-- Start --

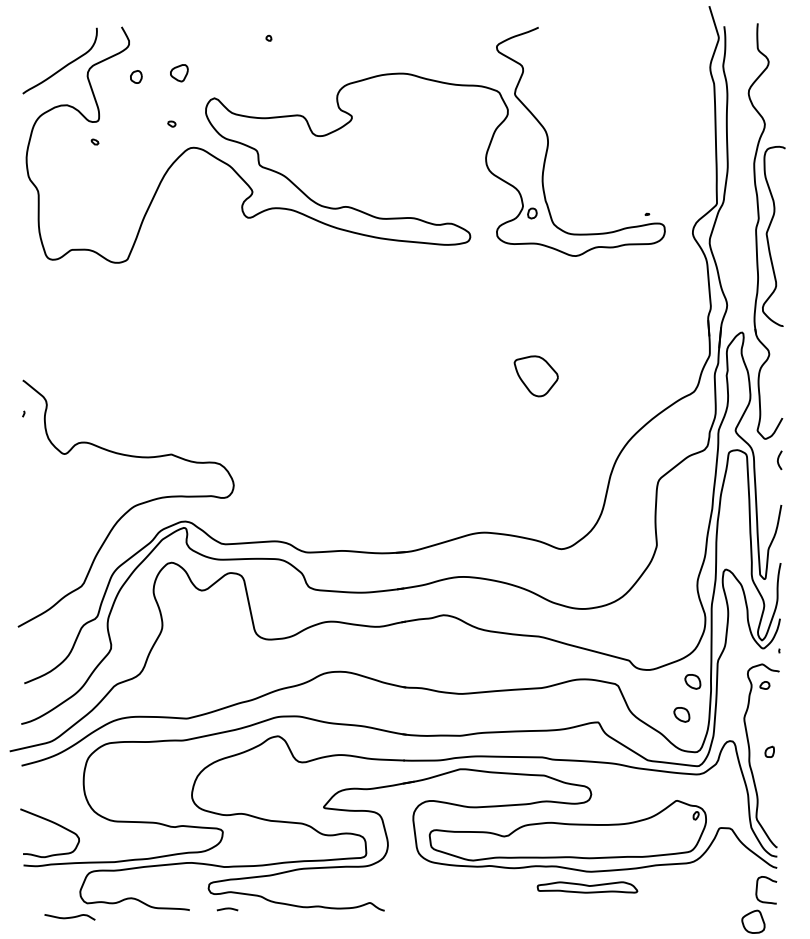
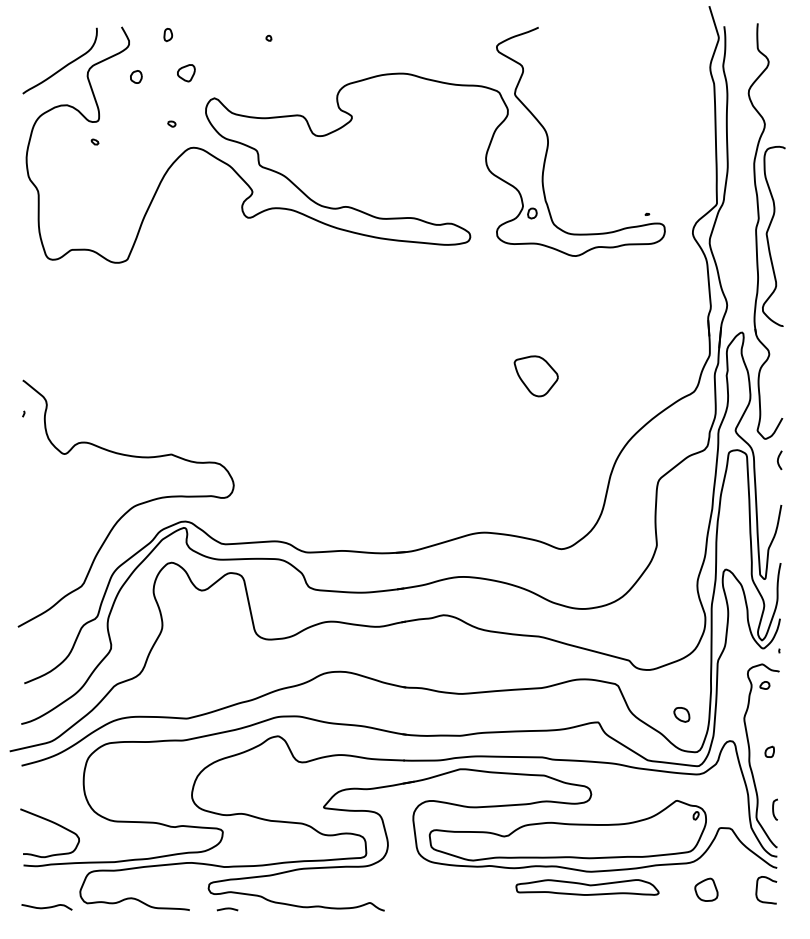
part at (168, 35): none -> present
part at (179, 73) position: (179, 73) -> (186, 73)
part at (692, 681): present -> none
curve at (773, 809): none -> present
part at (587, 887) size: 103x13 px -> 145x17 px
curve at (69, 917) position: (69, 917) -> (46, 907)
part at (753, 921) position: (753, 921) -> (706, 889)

-- End --

SET EXERCISE:
Report each line of the records that contains the word "part", treating uppercase and lowercase as different.

SOLUTION:
part at (168, 35): none -> present
part at (179, 73) position: (179, 73) -> (186, 73)
part at (692, 681): present -> none
part at (587, 887) size: 103x13 px -> 145x17 px
part at (753, 921) position: (753, 921) -> (706, 889)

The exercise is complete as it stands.